§ **Extracted page text data**:
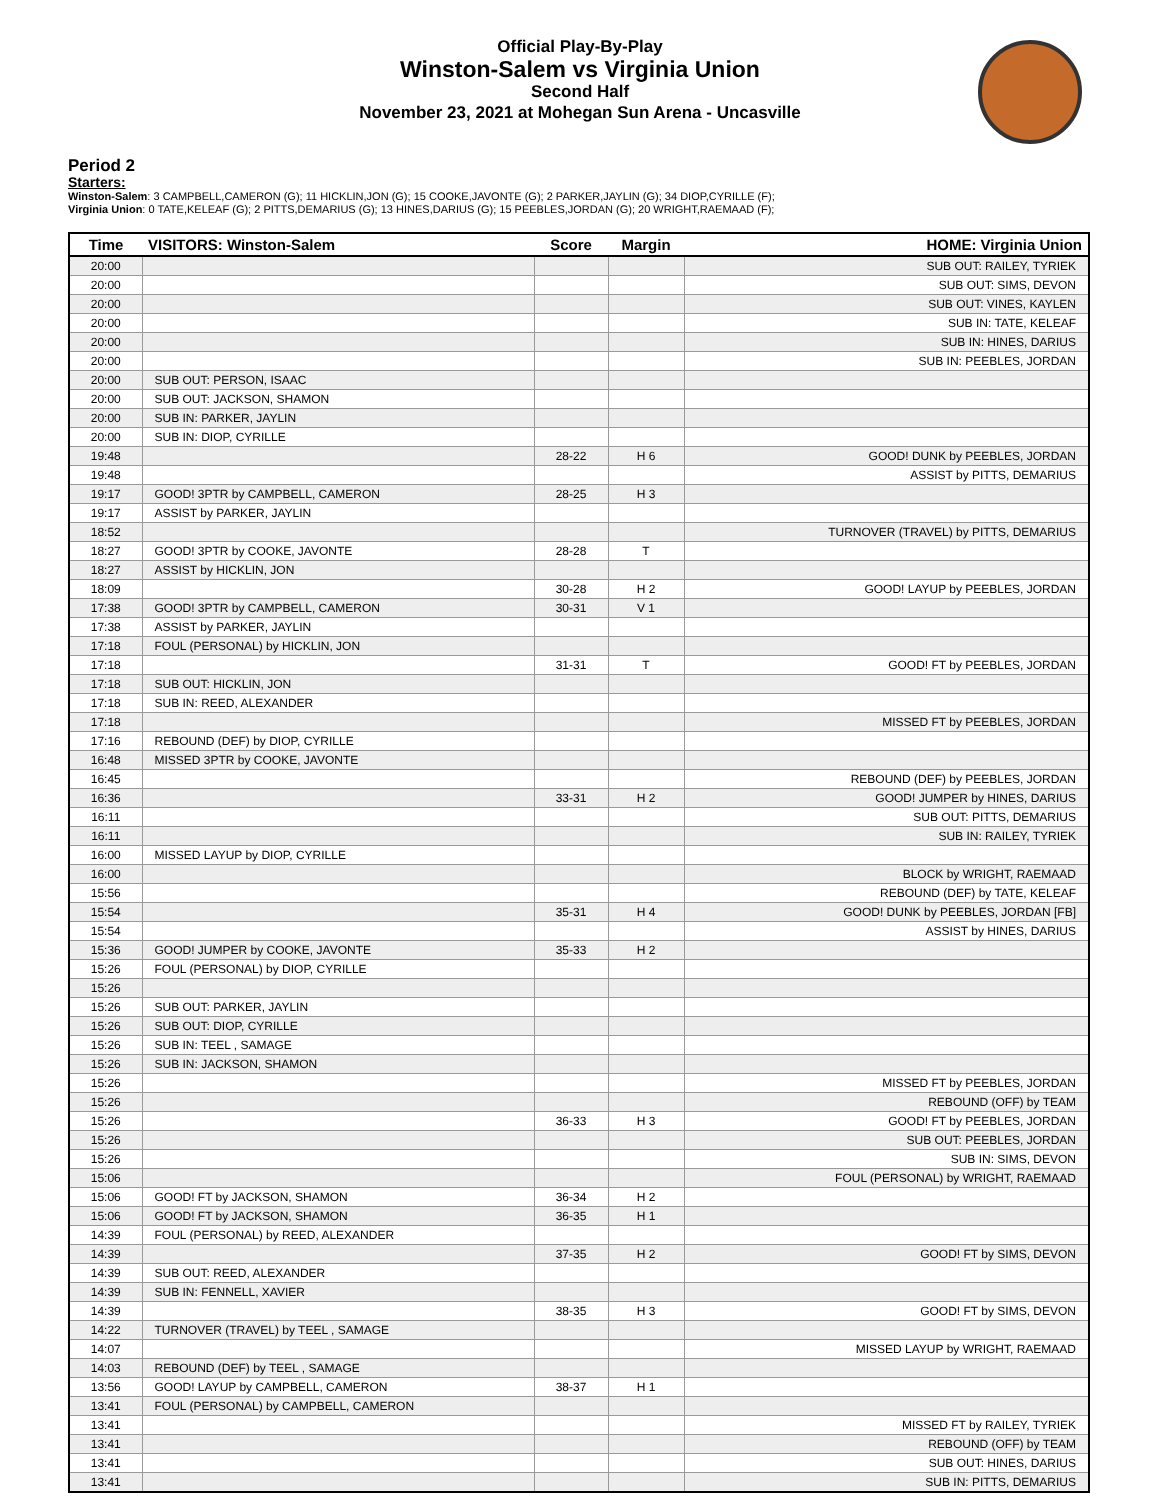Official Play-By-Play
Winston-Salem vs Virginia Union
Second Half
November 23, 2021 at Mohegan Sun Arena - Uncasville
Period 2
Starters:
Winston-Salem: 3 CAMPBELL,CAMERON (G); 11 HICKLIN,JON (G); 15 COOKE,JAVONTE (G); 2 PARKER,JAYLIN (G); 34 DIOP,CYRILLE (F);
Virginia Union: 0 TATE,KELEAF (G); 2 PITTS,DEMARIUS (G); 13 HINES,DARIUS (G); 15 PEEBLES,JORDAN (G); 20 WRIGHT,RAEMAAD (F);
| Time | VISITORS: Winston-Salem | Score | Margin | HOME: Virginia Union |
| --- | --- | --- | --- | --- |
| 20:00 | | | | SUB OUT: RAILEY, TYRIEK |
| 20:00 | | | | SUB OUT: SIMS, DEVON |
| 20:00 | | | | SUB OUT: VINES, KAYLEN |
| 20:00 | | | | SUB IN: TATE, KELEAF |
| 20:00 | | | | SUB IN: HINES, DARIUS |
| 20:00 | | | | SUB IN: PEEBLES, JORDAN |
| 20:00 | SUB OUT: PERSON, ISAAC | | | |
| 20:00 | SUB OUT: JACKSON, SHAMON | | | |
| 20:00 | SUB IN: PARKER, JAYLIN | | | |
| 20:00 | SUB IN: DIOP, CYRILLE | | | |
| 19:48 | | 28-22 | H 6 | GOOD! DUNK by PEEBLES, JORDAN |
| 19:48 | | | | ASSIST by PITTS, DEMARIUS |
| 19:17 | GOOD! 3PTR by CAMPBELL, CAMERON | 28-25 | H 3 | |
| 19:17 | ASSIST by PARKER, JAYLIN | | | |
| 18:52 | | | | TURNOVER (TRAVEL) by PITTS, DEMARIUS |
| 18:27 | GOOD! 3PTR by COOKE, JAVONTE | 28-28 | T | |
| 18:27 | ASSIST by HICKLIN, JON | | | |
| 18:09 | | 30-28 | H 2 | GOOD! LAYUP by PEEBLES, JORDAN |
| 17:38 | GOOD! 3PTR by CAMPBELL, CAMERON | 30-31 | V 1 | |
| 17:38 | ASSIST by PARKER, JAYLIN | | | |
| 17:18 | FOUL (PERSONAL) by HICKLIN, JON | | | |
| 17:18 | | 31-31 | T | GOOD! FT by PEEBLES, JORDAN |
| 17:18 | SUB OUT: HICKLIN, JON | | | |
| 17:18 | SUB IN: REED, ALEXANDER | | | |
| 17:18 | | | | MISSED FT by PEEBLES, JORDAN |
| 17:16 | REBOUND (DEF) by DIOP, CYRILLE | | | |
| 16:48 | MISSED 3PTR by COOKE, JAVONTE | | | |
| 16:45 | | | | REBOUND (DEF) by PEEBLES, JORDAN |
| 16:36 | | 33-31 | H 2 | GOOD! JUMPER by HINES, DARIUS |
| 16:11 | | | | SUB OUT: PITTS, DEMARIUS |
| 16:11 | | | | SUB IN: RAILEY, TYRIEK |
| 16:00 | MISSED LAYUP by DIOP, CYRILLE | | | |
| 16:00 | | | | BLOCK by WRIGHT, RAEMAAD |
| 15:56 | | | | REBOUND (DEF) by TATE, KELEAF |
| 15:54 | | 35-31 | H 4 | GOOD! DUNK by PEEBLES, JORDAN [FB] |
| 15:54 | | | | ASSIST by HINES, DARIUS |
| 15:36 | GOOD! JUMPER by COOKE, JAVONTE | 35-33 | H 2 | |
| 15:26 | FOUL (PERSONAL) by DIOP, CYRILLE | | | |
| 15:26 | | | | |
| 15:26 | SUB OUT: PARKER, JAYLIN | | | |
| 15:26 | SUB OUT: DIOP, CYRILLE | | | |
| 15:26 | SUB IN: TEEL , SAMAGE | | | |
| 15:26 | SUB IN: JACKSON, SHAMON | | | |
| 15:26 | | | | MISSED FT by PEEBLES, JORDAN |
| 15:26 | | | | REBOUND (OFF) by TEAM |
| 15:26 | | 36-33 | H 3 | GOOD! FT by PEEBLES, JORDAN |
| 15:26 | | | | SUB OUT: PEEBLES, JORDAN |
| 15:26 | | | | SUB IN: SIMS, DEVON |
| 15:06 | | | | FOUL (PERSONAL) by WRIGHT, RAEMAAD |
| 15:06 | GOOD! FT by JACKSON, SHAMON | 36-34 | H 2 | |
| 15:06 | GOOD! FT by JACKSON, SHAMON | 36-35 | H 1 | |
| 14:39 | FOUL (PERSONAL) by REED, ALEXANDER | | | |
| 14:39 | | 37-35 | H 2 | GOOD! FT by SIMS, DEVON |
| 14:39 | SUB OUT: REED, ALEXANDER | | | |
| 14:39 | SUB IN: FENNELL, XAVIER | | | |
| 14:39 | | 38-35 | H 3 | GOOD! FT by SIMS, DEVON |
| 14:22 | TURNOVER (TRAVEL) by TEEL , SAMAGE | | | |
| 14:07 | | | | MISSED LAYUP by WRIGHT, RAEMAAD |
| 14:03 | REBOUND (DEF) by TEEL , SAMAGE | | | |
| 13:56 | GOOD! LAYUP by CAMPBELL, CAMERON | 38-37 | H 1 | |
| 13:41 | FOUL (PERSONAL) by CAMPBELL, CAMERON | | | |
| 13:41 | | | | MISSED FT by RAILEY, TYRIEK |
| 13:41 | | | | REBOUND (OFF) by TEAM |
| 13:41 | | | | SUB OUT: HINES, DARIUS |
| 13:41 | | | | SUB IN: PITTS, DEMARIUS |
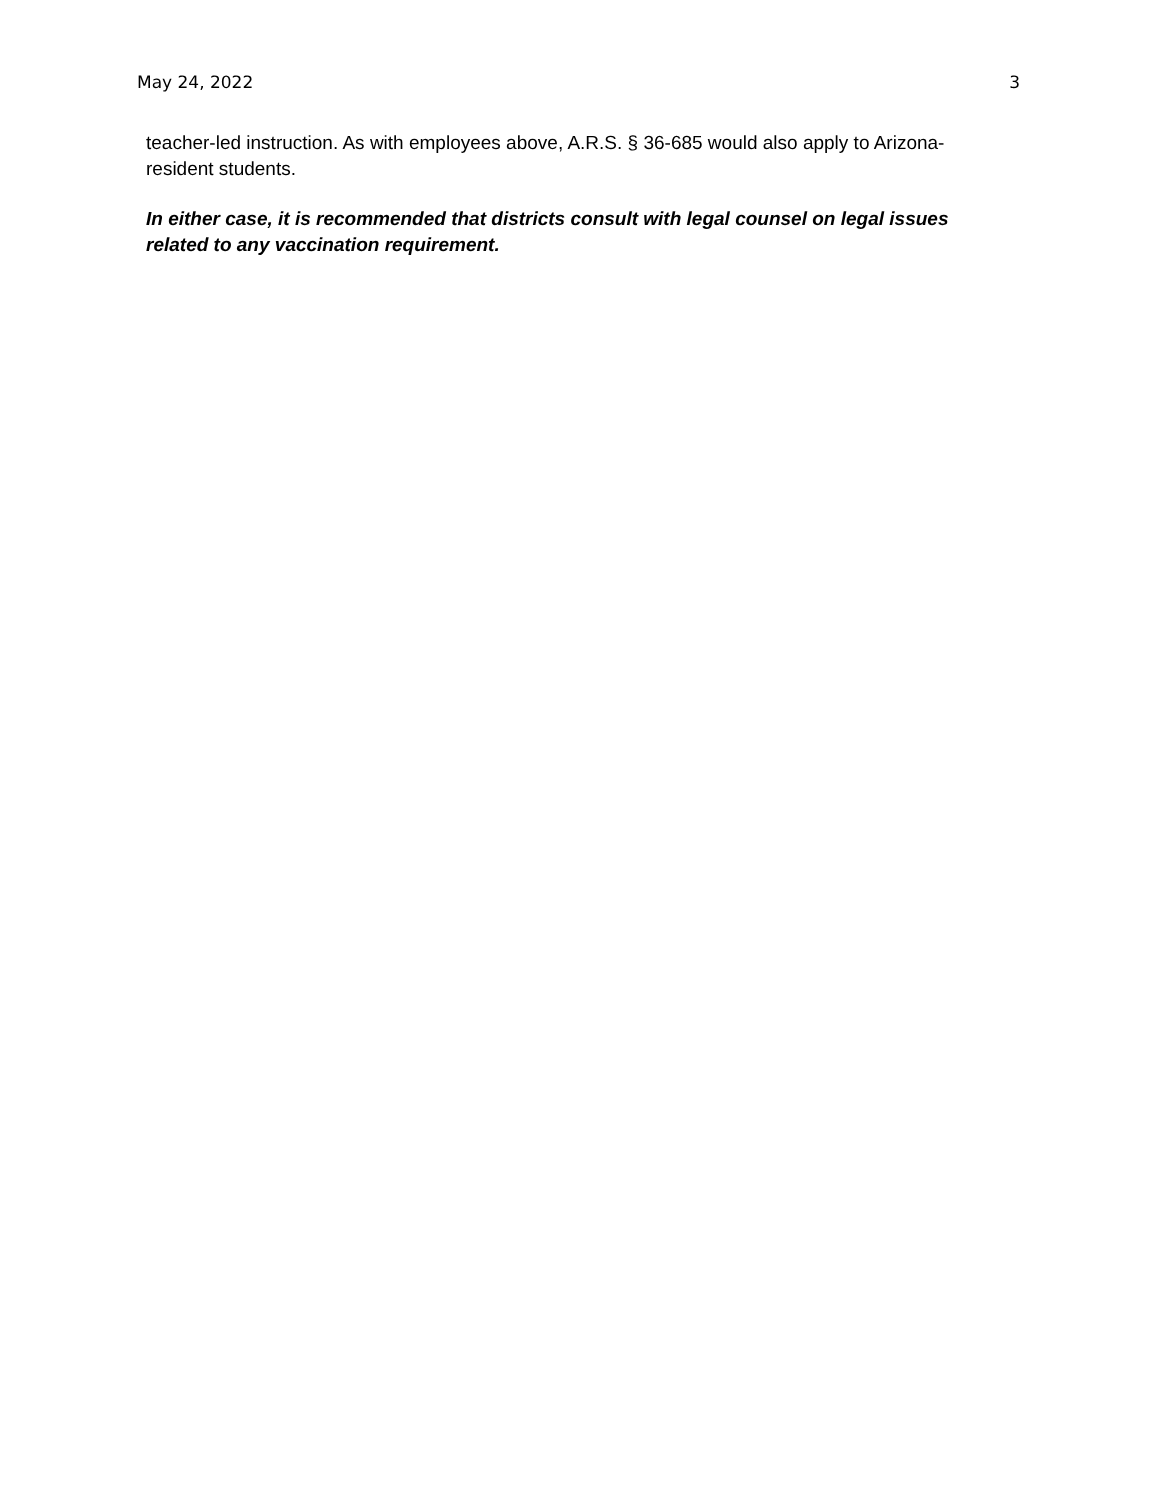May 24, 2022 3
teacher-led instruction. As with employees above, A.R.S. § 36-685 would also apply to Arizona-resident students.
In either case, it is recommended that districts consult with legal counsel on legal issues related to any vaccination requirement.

§ **Work instruction**: Repeat the data above exactly, leaving out any pictures it holds.

§ **Exercise response**:
Official Play-By-Play
Winston-Salem vs Virginia Union
Second Half
November 23, 2021 at Mohegan Sun Arena - Uncasville
Period 2
Starters:
Winston-Salem: 3 CAMPBELL,CAMERON (G); 11 HICKLIN,JON (G); 15 COOKE,JAVONTE (G); 2 PARKER,JAYLIN (G); 34 DIOP,CYRILLE (F);
Virginia Union: 0 TATE,KELEAF (G); 2 PITTS,DEMARIUS (G); 13 HINES,DARIUS (G); 15 PEEBLES,JORDAN (G); 20 WRIGHT,RAEMAAD (F);
| Time | VISITORS: Winston-Salem | Score | Margin | HOME: Virginia Union |
| --- | --- | --- | --- | --- |
| 20:00 | | | | SUB OUT: RAILEY, TYRIEK |
| 20:00 | | | | SUB OUT: SIMS, DEVON |
| 20:00 | | | | SUB OUT: VINES, KAYLEN |
| 20:00 | | | | SUB IN: TATE, KELEAF |
| 20:00 | | | | SUB IN: HINES, DARIUS |
| 20:00 | | | | SUB IN: PEEBLES, JORDAN |
| 20:00 | SUB OUT: PERSON, ISAAC | | | |
| 20:00 | SUB OUT: JACKSON, SHAMON | | | |
| 20:00 | SUB IN: PARKER, JAYLIN | | | |
| 20:00 | SUB IN: DIOP, CYRILLE | | | |
| 19:48 | | 28-22 | H 6 | GOOD! DUNK by PEEBLES, JORDAN |
| 19:48 | | | | ASSIST by PITTS, DEMARIUS |
| 19:17 | GOOD! 3PTR by CAMPBELL, CAMERON | 28-25 | H 3 | |
| 19:17 | ASSIST by PARKER, JAYLIN | | | |
| 18:52 | | | | TURNOVER (TRAVEL) by PITTS, DEMARIUS |
| 18:27 | GOOD! 3PTR by COOKE, JAVONTE | 28-28 | T | |
| 18:27 | ASSIST by HICKLIN, JON | | | |
| 18:09 | | 30-28 | H 2 | GOOD! LAYUP by PEEBLES, JORDAN |
| 17:38 | GOOD! 3PTR by CAMPBELL, CAMERON | 30-31 | V 1 | |
| 17:38 | ASSIST by PARKER, JAYLIN | | | |
| 17:18 | FOUL (PERSONAL) by HICKLIN, JON | | | |
| 17:18 | | 31-31 | T | GOOD! FT by PEEBLES, JORDAN |
| 17:18 | SUB OUT: HICKLIN, JON | | | |
| 17:18 | SUB IN: REED, ALEXANDER | | | |
| 17:18 | | | | MISSED FT by PEEBLES, JORDAN |
| 17:16 | REBOUND (DEF) by DIOP, CYRILLE | | | |
| 16:48 | MISSED 3PTR by COOKE, JAVONTE | | | |
| 16:45 | | | | REBOUND (DEF) by PEEBLES, JORDAN |
| 16:36 | | 33-31 | H 2 | GOOD! JUMPER by HINES, DARIUS |
| 16:11 | | | | SUB OUT: PITTS, DEMARIUS |
| 16:11 | | | | SUB IN: RAILEY, TYRIEK |
| 16:00 | MISSED LAYUP by DIOP, CYRILLE | | | |
| 16:00 | | | | BLOCK by WRIGHT, RAEMAAD |
| 15:56 | | | | REBOUND (DEF) by TATE, KELEAF |
| 15:54 | | 35-31 | H 4 | GOOD! DUNK by PEEBLES, JORDAN [FB] |
| 15:54 | | | | ASSIST by HINES, DARIUS |
| 15:36 | GOOD! JUMPER by COOKE, JAVONTE | 35-33 | H 2 | |
| 15:26 | FOUL (PERSONAL) by DIOP, CYRILLE | | | |
| 15:26 | | | | |
| 15:26 | SUB OUT: PARKER, JAYLIN | | | |
| 15:26 | SUB OUT: DIOP, CYRILLE | | | |
| 15:26 | SUB IN: TEEL , SAMAGE | | | |
| 15:26 | SUB IN: JACKSON, SHAMON | | | |
| 15:26 | | | | MISSED FT by PEEBLES, JORDAN |
| 15:26 | | | | REBOUND (OFF) by TEAM |
| 15:26 | | 36-33 | H 3 | GOOD! FT by PEEBLES, JORDAN |
| 15:26 | | | | SUB OUT: PEEBLES, JORDAN |
| 15:26 | | | | SUB IN: SIMS, DEVON |
| 15:06 | | | | FOUL (PERSONAL) by WRIGHT, RAEMAAD |
| 15:06 | GOOD! FT by JACKSON, SHAMON | 36-34 | H 2 | |
| 15:06 | GOOD! FT by JACKSON, SHAMON | 36-35 | H 1 | |
| 14:39 | FOUL (PERSONAL) by REED, ALEXANDER | | | |
| 14:39 | | 37-35 | H 2 | GOOD! FT by SIMS, DEVON |
| 14:39 | SUB OUT: REED, ALEXANDER | | | |
| 14:39 | SUB IN: FENNELL, XAVIER | | | |
| 14:39 | | 38-35 | H 3 | GOOD! FT by SIMS, DEVON |
| 14:22 | TURNOVER (TRAVEL) by TEEL , SAMAGE | | | |
| 14:07 | | | | MISSED LAYUP by WRIGHT, RAEMAAD |
| 14:03 | REBOUND (DEF) by TEEL , SAMAGE | | | |
| 13:56 | GOOD! LAYUP by CAMPBELL, CAMERON | 38-37 | H 1 | |
| 13:41 | FOUL (PERSONAL) by CAMPBELL, CAMERON | | | |
| 13:41 | | | | MISSED FT by RAILEY, TYRIEK |
| 13:41 | | | | REBOUND (OFF) by TEAM |
| 13:41 | | | | SUB OUT: HINES, DARIUS |
| 13:41 | | | | SUB IN: PITTS, DEMARIUS |
May 24, 2022 3
teacher-led instruction. As with employees above, A.R.S. § 36-685 would also apply to Arizona-resident students.
In either case, it is recommended that districts consult with legal counsel on legal issues related to any vaccination requirement.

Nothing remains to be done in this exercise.